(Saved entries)

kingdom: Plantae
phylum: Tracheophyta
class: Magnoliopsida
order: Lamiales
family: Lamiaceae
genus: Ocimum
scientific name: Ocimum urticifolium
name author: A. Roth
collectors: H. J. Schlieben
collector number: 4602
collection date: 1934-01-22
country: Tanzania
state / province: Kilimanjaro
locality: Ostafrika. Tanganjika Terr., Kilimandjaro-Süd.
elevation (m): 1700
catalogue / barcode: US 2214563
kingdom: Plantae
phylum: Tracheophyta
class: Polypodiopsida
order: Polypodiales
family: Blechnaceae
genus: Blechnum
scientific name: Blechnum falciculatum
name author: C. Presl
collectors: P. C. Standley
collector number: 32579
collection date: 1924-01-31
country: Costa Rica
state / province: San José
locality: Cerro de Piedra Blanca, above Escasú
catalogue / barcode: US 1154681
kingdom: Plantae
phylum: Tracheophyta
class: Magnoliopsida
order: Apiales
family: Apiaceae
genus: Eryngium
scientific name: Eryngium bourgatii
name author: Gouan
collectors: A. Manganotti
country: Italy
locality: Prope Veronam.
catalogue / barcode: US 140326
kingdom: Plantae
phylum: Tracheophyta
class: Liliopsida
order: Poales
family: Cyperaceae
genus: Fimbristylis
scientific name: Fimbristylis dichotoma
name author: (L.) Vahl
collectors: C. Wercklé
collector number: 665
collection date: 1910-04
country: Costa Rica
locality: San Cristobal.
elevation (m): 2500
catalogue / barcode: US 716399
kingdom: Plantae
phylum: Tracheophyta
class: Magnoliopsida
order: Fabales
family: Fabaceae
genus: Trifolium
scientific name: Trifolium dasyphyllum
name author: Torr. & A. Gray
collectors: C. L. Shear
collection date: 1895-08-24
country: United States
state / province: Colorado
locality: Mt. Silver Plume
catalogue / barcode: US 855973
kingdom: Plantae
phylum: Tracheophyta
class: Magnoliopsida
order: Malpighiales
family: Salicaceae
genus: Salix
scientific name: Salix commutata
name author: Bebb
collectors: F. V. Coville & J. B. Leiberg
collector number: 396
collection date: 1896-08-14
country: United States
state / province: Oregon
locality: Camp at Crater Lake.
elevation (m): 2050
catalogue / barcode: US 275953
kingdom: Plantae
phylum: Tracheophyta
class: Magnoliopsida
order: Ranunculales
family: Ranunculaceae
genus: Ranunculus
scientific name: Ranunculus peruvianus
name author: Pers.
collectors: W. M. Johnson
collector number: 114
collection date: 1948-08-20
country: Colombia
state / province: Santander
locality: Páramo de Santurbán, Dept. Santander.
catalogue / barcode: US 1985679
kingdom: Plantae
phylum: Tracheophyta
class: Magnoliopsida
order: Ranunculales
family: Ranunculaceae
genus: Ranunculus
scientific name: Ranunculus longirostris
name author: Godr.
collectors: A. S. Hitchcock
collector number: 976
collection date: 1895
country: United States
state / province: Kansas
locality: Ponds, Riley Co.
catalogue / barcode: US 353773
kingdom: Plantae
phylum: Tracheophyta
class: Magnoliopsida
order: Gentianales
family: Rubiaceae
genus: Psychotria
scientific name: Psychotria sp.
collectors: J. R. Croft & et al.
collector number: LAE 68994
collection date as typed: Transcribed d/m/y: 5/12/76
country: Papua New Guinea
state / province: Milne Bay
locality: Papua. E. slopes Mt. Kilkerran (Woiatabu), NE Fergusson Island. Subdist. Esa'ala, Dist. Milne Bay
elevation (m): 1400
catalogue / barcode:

> [What this task involves]: Please count the lines in the records above that contain the string "date", and give only the number.

> [Solved exercise]: 8